Other things, if the tube is flickering then the current is too low
not too high. I'm sure that you're already aware that the tubes have a
negative resistance just like a neon lamp. If the current is too high then
the lamp can over heat and be damaged but you can montor the temperature in
an effort to prevent that. And since the tube has a negative resistance
then you MUST have a ballast resister in series with it. He said that in
most lasers the ballast resister is built into the connector. Also
polarity is important but if you're using the usual Aldin connector then it
should be properly polarized.

On Sat, Jan 2, 2021 at 9:18 PM Dennis Tillman W7pF <dennis@ridesoft.com>
wrote:

I need to dissolve the black HV potting compound of a 12VDC powered
Helium-Neon laser inverter power supply I have that stopped working. I
would
appreciate any suggestions on what works to do this. I’m guessing it may be
epoxy. I stuck the tip of a hot soldering iron in it for a few seconds
without much effect.

When it was working it turned out to be perfect for powering gas filled
Spectrum Tubes. These spectrum tubes (smaller versions of neon signs)
filled
with a variety of gasses are an excellent source of spectral lines for the
7J20 / J20 Rapid Scan (Optical) Spectrometer to measure.

Spectrum tubes require an initial high voltage (1,000V to 1,500V for
example) to break down the gas and start it conducting. Once the gas in the
spectrum tube conducts the voltage across the gas drops (250V to 450V for
example) and unless you limit the current (to a few mA) it will destroy the
tube. Can anyone can point me to a source of information on how to
determine
the proper voltage and current I need to power these spectrum tubes? Is
there a web site or group devoted to Spectrum Tubes?
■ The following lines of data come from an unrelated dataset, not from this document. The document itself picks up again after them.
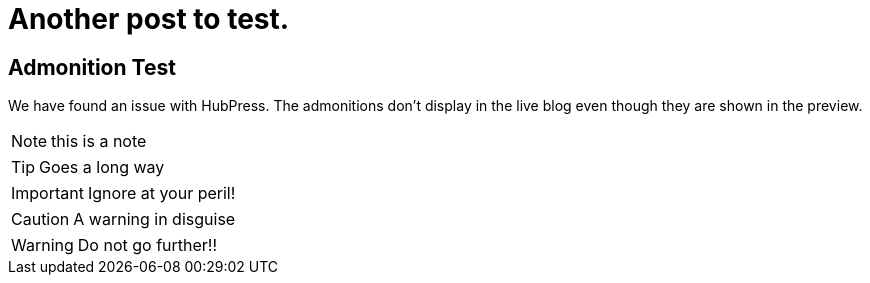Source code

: = Another post to test.

== Admonition Test

We have found an issue with HubPress. The admonitions don't display in the live blog even though they are shown in the preview.


NOTE: this is a note


TIP: Goes a long way


IMPORTANT: Ignore at your peril!


CAUTION: A warning in disguise


WARNING: Do not go further!!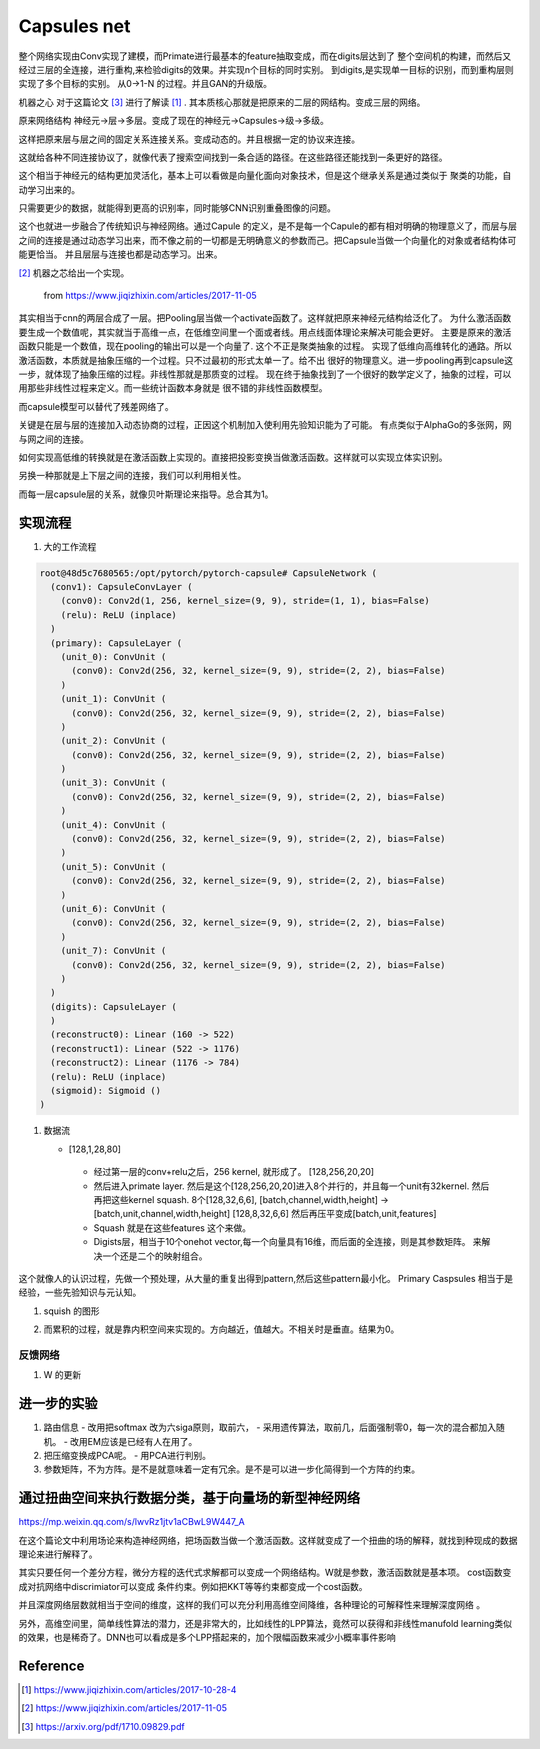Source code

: ************
Capsules net
************

整个网络实现由Conv实现了建模，而Primate进行最基本的feature抽取变成，而在digits层达到了
整个空间机的构建，而然后又经过三层的全连接，进行重构,来检验digits的效果。并实现n个目标的同时实别。
到digits,是实现单一目标的识别，而到重构层则实现了多个目标的实别。
从0->1-N 的过程。并且GAN的升级版。


机器之心 对于这篇论文 [#R3]_ 进行了解读 [#R1]_ . 其本质核心那就是把原来的二层的网结构。变成三层的网络。

原来网络结构 神经元->层->多层。变成了现在的神经元->Capsules->级->多级。 

这样把原来层与层之间的固定关系连接关系。变成动态的。并且根据一定的协议来连接。

这就给各种不同连接协议了，就像代表了搜索空间找到一条合适的路径。在这些路径还能找到一条更好的路径。

这个相当于神经元的结构更加灵活化，基本上可以看做是向量化面向对象技术，但是这个继承关系是通过类似于
聚类的功能，自动学习出来的。


只需要更少的数据，就能得到更高的识别率，同时能够CNN识别重叠图像的问题。


这个也就进一步融合了传统知识与神经网络。通过Capule 的定义，是不是每一个Capule的都有相对明确的物理意义了，而层与层之间的连接是通过动态学习出来，而不像之前的一切都是无明确意义的参数而己。把Capsule当做一个向量化的对象或者结构体可能更恰当。
并且层层与连接也都是动态学习。出来。

.. image:: /Stage_2/capsulenet/routingAlgorithm.png


[#R2]_ 机器之芯给出一个实现。

.. figure:: /Stage_2/capsulenet/capsule.png
   
   from https://www.jiqizhixin.com/articles/2017-11-05

其实相当于cnn的两层合成了一层。把Pooling层当做一个activate函数了。这样就把原来神经元结构给泛化了。
为什么激活函数要生成一个数值呢，其实就当于高维一点，在低维空间里一个面或者线。用点线面体理论来解决可能会更好。
主要是原来的激活函数只能是一个数值，现在pooling的输出可以是一个向量了. 这个不正是聚类抽象的过程。
实现了低维向高维转化的通路。所以激活函数，本质就是抽象压缩的一个过程。只不过最初的形式太单一了。给不出
很好的物理意义。进一步pooling再到capsule这一步，就体现了抽象压缩的过程。非线性那就是那质变的过程。
现在终于抽象找到了一个很好的数学定义了，抽象的过程，可以用那些非线性过程来定义。而一些统计函数本身就是
很不错的非线性函数模型。

而capsule模型可以替代了残差网络了。

关键是在层与层的连接加入动态协商的过程，正因这个机制加入使利用先验知识能为了可能。
有点类似于AlphaGo的多张网，网与网之间的连接。

如何实现高低维的转换就是在激活函数上实现的。直接把投影变换当做激活函数。这样就可以实现立体实识别。

另换一种那就是上下层之间的连接，我们可以利用相关性。

而每一层capsule层的关系，就像贝叶斯理论来指导。总合其为1。


实现流程
========


#. 大的工作流程

   .. image:: /Stage_2/capsulenet/workflow_1.png
   .. image:: /Stage_2/capsulenet/workflow_2.png



.. code-block:: bash

   root@48d5c7680565:/opt/pytorch/pytorch-capsule# CapsuleNetwork (
     (conv1): CapsuleConvLayer (
       (conv0): Conv2d(1, 256, kernel_size=(9, 9), stride=(1, 1), bias=False)
       (relu): ReLU (inplace)
     )
     (primary): CapsuleLayer (
       (unit_0): ConvUnit (
         (conv0): Conv2d(256, 32, kernel_size=(9, 9), stride=(2, 2), bias=False)
       )
       (unit_1): ConvUnit (
         (conv0): Conv2d(256, 32, kernel_size=(9, 9), stride=(2, 2), bias=False)
       )
       (unit_2): ConvUnit (
         (conv0): Conv2d(256, 32, kernel_size=(9, 9), stride=(2, 2), bias=False)
       )
       (unit_3): ConvUnit (
         (conv0): Conv2d(256, 32, kernel_size=(9, 9), stride=(2, 2), bias=False)
       )
       (unit_4): ConvUnit (
         (conv0): Conv2d(256, 32, kernel_size=(9, 9), stride=(2, 2), bias=False)
       )
       (unit_5): ConvUnit (
         (conv0): Conv2d(256, 32, kernel_size=(9, 9), stride=(2, 2), bias=False)
       )
       (unit_6): ConvUnit (
         (conv0): Conv2d(256, 32, kernel_size=(9, 9), stride=(2, 2), bias=False)
       )
       (unit_7): ConvUnit (
         (conv0): Conv2d(256, 32, kernel_size=(9, 9), stride=(2, 2), bias=False)
       )
     )
     (digits): CapsuleLayer (
     )
     (reconstruct0): Linear (160 -> 522)
     (reconstruct1): Linear (522 -> 1176)
     (reconstruct2): Linear (1176 -> 784)
     (relu): ReLU (inplace)
     (sigmoid): Sigmoid ()
   )


#. 数据流
   
   - [128,1,28,80]

      .. graphviz:: 
         
         digraph Image {
           graph [layout=dot rankdir=LR,labeljust=1]
           node [shape=record,penwdith=2,fontsize=25];
           subgraph cluster_input {
              label = "batch:1-128";
              fontsize = 40;
              bgcolor="purple:pink";
               subgraph cluster_chanel {
                   label = "channel:1";
                   bgcolor = "blue:cyan";
                   image[label="28*28" fillcolor="red:yellow",style="filled"];
               }
           }

         } 


    -  经过第一层的conv+relu之后，256 kernel, 就形成了。 [128,256,20,20]
       
    -  然后进入primate layer. 然后是这个[128,256,20,20]进入8个并行的，并且每一个unit有32kernel. 然后再把这些kernel squash.
       8个[128,32,6,6], [batch,channel,width,height] -> [batch,unit,channel,width,height] [128,8,32,6,6] 然后再压平变成[batch,unit,features]
    
    -  Squash 就是在这些features 这个来做。    
    -  Digists层，相当于10个onehot vector,每一个向量具有16维，而后面的全连接，则是其参数矩阵。
       来解决一个还是二个的映射组合。
   
这个就像人的认识过程，先做一个预处理，从大量的重复出得到pattern,然后这些pattern最小化。
Primary Caspsules 相当于是经验，一些先验知识与元认知。
    
       
#. squish 的图形
   
   .. image:: /Stage_2/capsulenet/squash.png 
   .. image:: /Stage_2/capsulenet/squash_wolfram.png

#. 而累积的过程，就是靠内积空间来实现的。方向越近，值越大。不相关时是垂直。结果为0。

反馈网络
--------

#. W 的更新

进一步的实验
============

#. 路由信息
   - 改用把softmax 改为六siga原则，取前六，
   - 采用遗传算法，取前几，后面强制零0，每一次的混合都加入随机。
   - 改用EM应该是已经有人在用了。
#. 把压缩变换成PCA呢。
   - 用PCA进行判别。

#. 参数矩阵，不为方阵。是不是就意味着一定有冗余。是不是可以进一步化简得到一个方阵的约束。


通过扭曲空间来执行数据分类，基于向量场的新型神经网络
====================================================

https://mp.weixin.qq.com/s/lwvRz1jtv1aCBwL9W447_A

在这个篇论文中利用场论来构造神经网络，把场函数当做一个激活函数。这样就变成了一个扭曲的场的解释，就找到种现成的数据理论来进行解释了。

其实只要任何一个差分方程，微分方程的迭代式求解都可以变成一个网络结构。W就是参数，激活函数就是基本项。 
cost函数变成对抗网络中discrimiator可以变成 条件约束。例如把KKT等等约束都变成一个cost函数。 

并且深度网络层数就相当于空间的维度，这样的我们可以充分利用高维空间降维，各种理论的可解释性来理解深度网络 。

另外，高维空间里，简单线性算法的潜力，还是非常大的，比如线性的LPP算法，竟然可以获得和非线性manufold learning类似的效果，也是稀奇了。DNN也可以看成是多个LPP搭起来的，加个限幅函数来减少小概率事件影响


Reference
=========

.. [#R1] https://www.jiqizhixin.com/articles/2017-10-28-4
.. [#R2] https://www.jiqizhixin.com/articles/2017-11-05
.. [#R3] https://arxiv.org/pdf/1710.09829.pdf
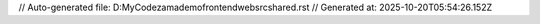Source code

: // Auto-generated file: D:\MyCode\zama\demo\frontend\web\src\shared.rst
// Generated at: 2025-10-20T05:54:26.152Z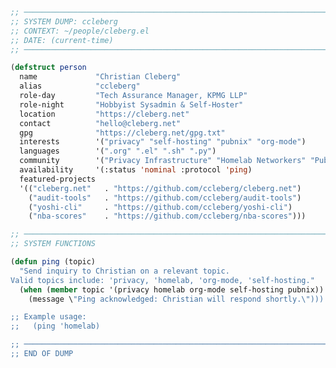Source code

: #+BEGIN_SRC emacs-lisp
;; ─────────────────────────────────────────────────────────────────────
;; SYSTEM DUMP: ccleberg
;; CONTEXT: ~/people/cleberg.el
;; DATE: (current-time)
;; ─────────────────────────────────────────────────────────────────────

(defstruct person
  name             "Christian Cleberg"
  alias            "ccleberg"
  role-day         "Tech Assurance Manager, KPMG LLP"
  role-night       "Hobbyist Sysadmin & Self-Hoster"
  location         "https://cleberg.net"
  contact          "hello@cleberg.net"
  gpg              "https://cleberg.net/gpg.txt"
  interests        '("privacy" "self-hosting" "pubnix" "org-mode")
  languages        '(".org" ".el" ".sh" ".py")
  community        '("Privacy Infrastructure" "Homelab Networkers" "Pubnix Users")
  availability     '(:status 'nominal :protocol 'ping)
  featured-projects
  '(("cleberg.net"   . "https://github.com/ccleberg/cleberg.net")
    ("audit-tools"   . "https://github.com/ccleberg/audit-tools")
    ("yoshi-cli"     . "https://github.com/ccleberg/yoshi-cli")
    ("nba-scores"    . "https://github.com/ccleberg/nba-scores")))

;; ─────────────────────────────────────────────────────────────────────
;; SYSTEM FUNCTIONS

(defun ping (topic)
  "Send inquiry to Christian on a relevant topic.
Valid topics include: 'privacy, 'homelab, 'org-mode, 'self-hosting."
  (when (member topic '(privacy homelab org-mode self-hosting pubnix))
    (message \"Ping acknowledged: Christian will respond shortly.\")))

;; Example usage:
;;   (ping 'homelab)

;; ─────────────────────────────────────────────────────────────────────
;; END OF DUMP
#+END_SRC
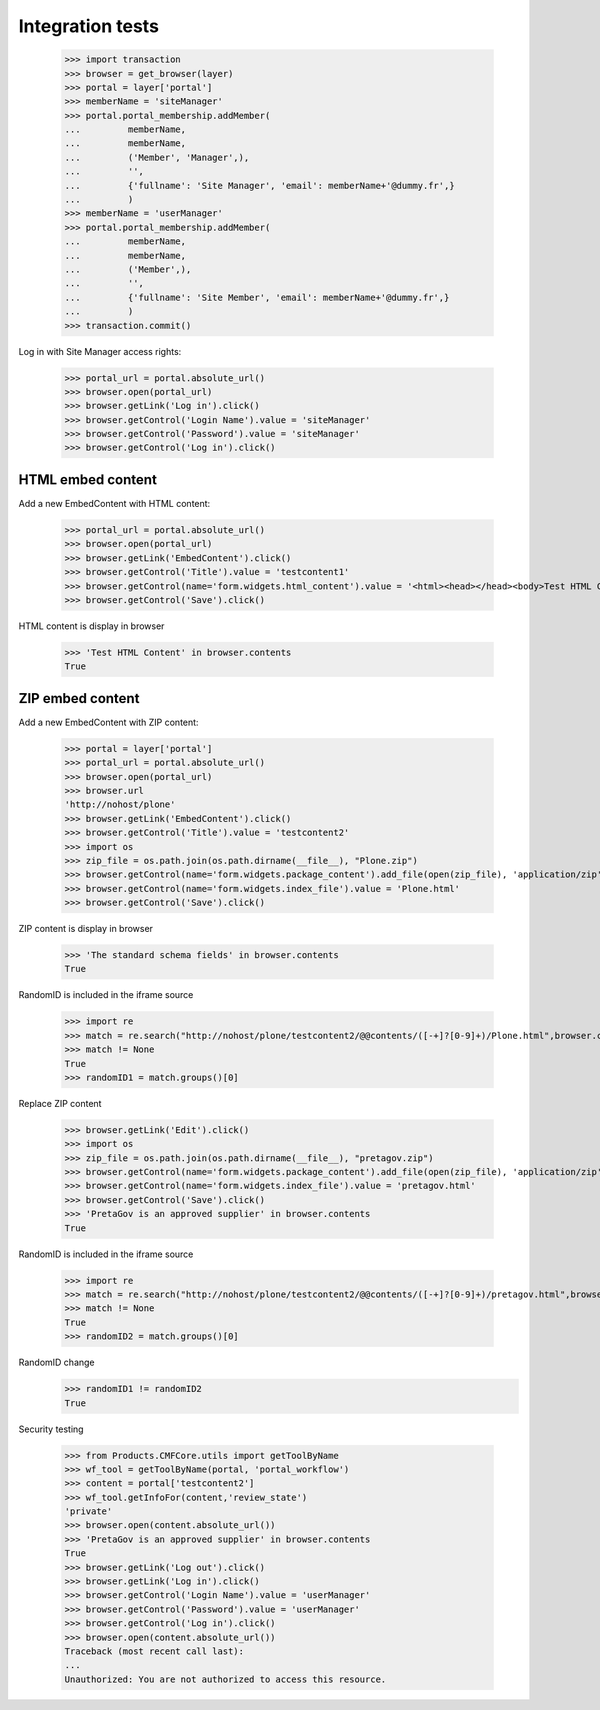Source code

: Integration tests
=================

    >>> import transaction
    >>> browser = get_browser(layer)
    >>> portal = layer['portal']
    >>> memberName = 'siteManager'
    >>> portal.portal_membership.addMember(
    ...         memberName,
    ...         memberName,
    ...         ('Member', 'Manager',),
    ...         '',
    ...         {'fullname': 'Site Manager', 'email': memberName+'@dummy.fr',}
    ...         )
    >>> memberName = 'userManager'
    >>> portal.portal_membership.addMember(
    ...         memberName,
    ...         memberName,
    ...         ('Member',),
    ...         '',
    ...         {'fullname': 'Site Member', 'email': memberName+'@dummy.fr',}
    ...         )
    >>> transaction.commit()

Log in with Site Manager access rights:

    >>> portal_url = portal.absolute_url()
    >>> browser.open(portal_url)
    >>> browser.getLink('Log in').click()
    >>> browser.getControl('Login Name').value = 'siteManager'
    >>> browser.getControl('Password').value = 'siteManager'
    >>> browser.getControl('Log in').click()

HTML embed content
------------------

Add a new EmbedContent with HTML content:

    >>> portal_url = portal.absolute_url()
    >>> browser.open(portal_url)
    >>> browser.getLink('EmbedContent').click()
    >>> browser.getControl('Title').value = 'testcontent1'
    >>> browser.getControl(name='form.widgets.html_content').value = '<html><head></head><body>Test HTML Content</body></html>'
    >>> browser.getControl('Save').click()

HTML content is display in browser

    >>> 'Test HTML Content' in browser.contents
    True


ZIP embed content
------------------

Add a new EmbedContent with ZIP content:

    >>> portal = layer['portal']
    >>> portal_url = portal.absolute_url()
    >>> browser.open(portal_url)
    >>> browser.url
    'http://nohost/plone'
    >>> browser.getLink('EmbedContent').click()
    >>> browser.getControl('Title').value = 'testcontent2'
    >>> import os
    >>> zip_file = os.path.join(os.path.dirname(__file__), "Plone.zip")
    >>> browser.getControl(name='form.widgets.package_content').add_file(open(zip_file), 'application/zip',  'Plone.zip')
    >>> browser.getControl(name='form.widgets.index_file').value = 'Plone.html'
    >>> browser.getControl('Save').click()

ZIP content is display in browser

    >>> 'The standard schema fields' in browser.contents
    True

RandomID is included in the iframe source

    >>> import re
    >>> match = re.search("http://nohost/plone/testcontent2/@@contents/([-+]?[0-9]+)/Plone.html",browser.contents)
    >>> match != None
    True
    >>> randomID1 = match.groups()[0]

Replace ZIP content

    >>> browser.getLink('Edit').click()
    >>> import os
    >>> zip_file = os.path.join(os.path.dirname(__file__), "pretagov.zip")
    >>> browser.getControl(name='form.widgets.package_content').add_file(open(zip_file), 'application/zip',  'pretagov.zip')
    >>> browser.getControl(name='form.widgets.index_file').value = 'pretagov.html'
    >>> browser.getControl('Save').click()
    >>> 'PretaGov is an approved supplier' in browser.contents
    True

RandomID is included in the iframe source

    >>> import re
    >>> match = re.search("http://nohost/plone/testcontent2/@@contents/([-+]?[0-9]+)/pretagov.html",browser.contents)
    >>> match != None
    True
    >>> randomID2 = match.groups()[0]

RandomID change
    >>> randomID1 != randomID2
    True

Security testing

    >>> from Products.CMFCore.utils import getToolByName
    >>> wf_tool = getToolByName(portal, 'portal_workflow')
    >>> content = portal['testcontent2']
    >>> wf_tool.getInfoFor(content,'review_state')
    'private'
    >>> browser.open(content.absolute_url())
    >>> 'PretaGov is an approved supplier' in browser.contents
    True
    >>> browser.getLink('Log out').click()
    >>> browser.getLink('Log in').click()
    >>> browser.getControl('Login Name').value = 'userManager'
    >>> browser.getControl('Password').value = 'userManager'
    >>> browser.getControl('Log in').click()
    >>> browser.open(content.absolute_url())
    Traceback (most recent call last):
    ...
    Unauthorized: You are not authorized to access this resource.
Something happened to the inverter and it stopped working. The input is now
open. The inverter is a black potted brick 3” x 1½” x 1”. The ballast
resistor has continuity so that is not the problem. The original label on
the inverter is partially destroyed so I can’t tell what its initial high
voltage output was or what it current limits at. All I do know is that it
was made by
Laser Drive Inc.
5465 Wm. Flynn Hwy. Gibsonia, PA 15044
Model: 1150-6330, S/N: 610574
The input was +12VDC at 0.35A.

I wrote to the company that took over the company that took over Laser
Drive
Inc. asking if they could tell me the output voltage and limiting current
but I didn’t receive a reply.

At this point I am hoping if I can remove the potting compound I can figure
out what went wrong with it.

I have a different, bigger Laser Drive Inc. potted inverter which is
powered
by 115VAC. It puts out 2350VDC at 6.5mA. This causes the Spectrum Tubes to
flicker. They do not run continuously. I am guessing that this because
6.5mA
is more current than the tube can conduct. The amount of current the tube
draws increases in proportion to the inside diameter of the tube but I
don’t
know much about this matching the power supply to the tube. All I do know
is
the one that went bad seems to be an ideal match for the spectrum tubes I
have.

Battery operated (DC input) inverters are much more desirable than AC input
inverters for this application because the AC rectification and poor
filtering shows up on the output DC as significant ripple causing the
amplitude of each spectral line to be blurred.